** begin Supplied records **

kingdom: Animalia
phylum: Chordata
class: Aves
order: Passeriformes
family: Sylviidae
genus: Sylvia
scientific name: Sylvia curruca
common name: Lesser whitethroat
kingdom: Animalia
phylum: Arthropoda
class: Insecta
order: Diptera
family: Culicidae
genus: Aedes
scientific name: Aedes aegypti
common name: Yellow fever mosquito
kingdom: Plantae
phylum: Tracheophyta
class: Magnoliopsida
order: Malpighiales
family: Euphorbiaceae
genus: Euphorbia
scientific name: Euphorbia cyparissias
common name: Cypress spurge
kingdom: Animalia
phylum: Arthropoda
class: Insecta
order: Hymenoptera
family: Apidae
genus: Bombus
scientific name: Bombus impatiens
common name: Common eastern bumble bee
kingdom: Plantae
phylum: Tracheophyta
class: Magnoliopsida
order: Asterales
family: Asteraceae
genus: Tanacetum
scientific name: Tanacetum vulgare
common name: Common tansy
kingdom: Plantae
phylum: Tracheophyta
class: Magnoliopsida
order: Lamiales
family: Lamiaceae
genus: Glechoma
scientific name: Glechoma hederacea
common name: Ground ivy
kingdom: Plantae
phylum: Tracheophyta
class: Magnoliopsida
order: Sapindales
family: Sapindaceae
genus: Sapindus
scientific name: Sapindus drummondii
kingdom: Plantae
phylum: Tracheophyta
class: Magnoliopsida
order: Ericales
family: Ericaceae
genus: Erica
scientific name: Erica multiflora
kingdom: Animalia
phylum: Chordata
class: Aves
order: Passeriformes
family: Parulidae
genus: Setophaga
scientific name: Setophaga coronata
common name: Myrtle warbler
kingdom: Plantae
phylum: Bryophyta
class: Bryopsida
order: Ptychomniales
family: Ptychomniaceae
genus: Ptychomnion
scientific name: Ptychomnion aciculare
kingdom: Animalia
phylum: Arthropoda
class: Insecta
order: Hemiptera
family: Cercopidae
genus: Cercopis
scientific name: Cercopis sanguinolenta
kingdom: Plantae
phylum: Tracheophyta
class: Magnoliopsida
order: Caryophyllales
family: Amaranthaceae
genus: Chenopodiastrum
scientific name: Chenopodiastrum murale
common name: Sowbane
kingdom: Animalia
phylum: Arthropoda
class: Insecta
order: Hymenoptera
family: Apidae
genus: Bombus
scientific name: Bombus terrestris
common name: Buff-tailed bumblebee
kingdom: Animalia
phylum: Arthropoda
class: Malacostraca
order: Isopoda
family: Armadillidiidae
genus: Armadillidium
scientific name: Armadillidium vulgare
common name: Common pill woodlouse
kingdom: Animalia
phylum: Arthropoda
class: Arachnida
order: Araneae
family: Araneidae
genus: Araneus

** end Supplied records **

• **Stated task**:
Reproduce every row above line for line, changing nothing.

• **Solution for this task**:
kingdom: Animalia
phylum: Chordata
class: Aves
order: Passeriformes
family: Sylviidae
genus: Sylvia
scientific name: Sylvia curruca
common name: Lesser whitethroat
kingdom: Animalia
phylum: Arthropoda
class: Insecta
order: Diptera
family: Culicidae
genus: Aedes
scientific name: Aedes aegypti
common name: Yellow fever mosquito
kingdom: Plantae
phylum: Tracheophyta
class: Magnoliopsida
order: Malpighiales
family: Euphorbiaceae
genus: Euphorbia
scientific name: Euphorbia cyparissias
common name: Cypress spurge
kingdom: Animalia
phylum: Arthropoda
class: Insecta
order: Hymenoptera
family: Apidae
genus: Bombus
scientific name: Bombus impatiens
common name: Common eastern bumble bee
kingdom: Plantae
phylum: Tracheophyta
class: Magnoliopsida
order: Asterales
family: Asteraceae
genus: Tanacetum
scientific name: Tanacetum vulgare
common name: Common tansy
kingdom: Plantae
phylum: Tracheophyta
class: Magnoliopsida
order: Lamiales
family: Lamiaceae
genus: Glechoma
scientific name: Glechoma hederacea
common name: Ground ivy
kingdom: Plantae
phylum: Tracheophyta
class: Magnoliopsida
order: Sapindales
family: Sapindaceae
genus: Sapindus
scientific name: Sapindus drummondii
kingdom: Plantae
phylum: Tracheophyta
class: Magnoliopsida
order: Ericales
family: Ericaceae
genus: Erica
scientific name: Erica multiflora
kingdom: Animalia
phylum: Chordata
class: Aves
order: Passeriformes
family: Parulidae
genus: Setophaga
scientific name: Setophaga coronata
common name: Myrtle warbler
kingdom: Plantae
phylum: Bryophyta
class: Bryopsida
order: Ptychomniales
family: Ptychomniaceae
genus: Ptychomnion
scientific name: Ptychomnion aciculare
kingdom: Animalia
phylum: Arthropoda
class: Insecta
order: Hemiptera
family: Cercopidae
genus: Cercopis
scientific name: Cercopis sanguinolenta
kingdom: Plantae
phylum: Tracheophyta
class: Magnoliopsida
order: Caryophyllales
family: Amaranthaceae
genus: Chenopodiastrum
scientific name: Chenopodiastrum murale
common name: Sowbane
kingdom: Animalia
phylum: Arthropoda
class: Insecta
order: Hymenoptera
family: Apidae
genus: Bombus
scientific name: Bombus terrestris
common name: Buff-tailed bumblebee
kingdom: Animalia
phylum: Arthropoda
class: Malacostraca
order: Isopoda
family: Armadillidiidae
genus: Armadillidium
scientific name: Armadillidium vulgare
common name: Common pill woodlouse
kingdom: Animalia
phylum: Arthropoda
class: Arachnida
order: Araneae
family: Araneidae
genus: Araneus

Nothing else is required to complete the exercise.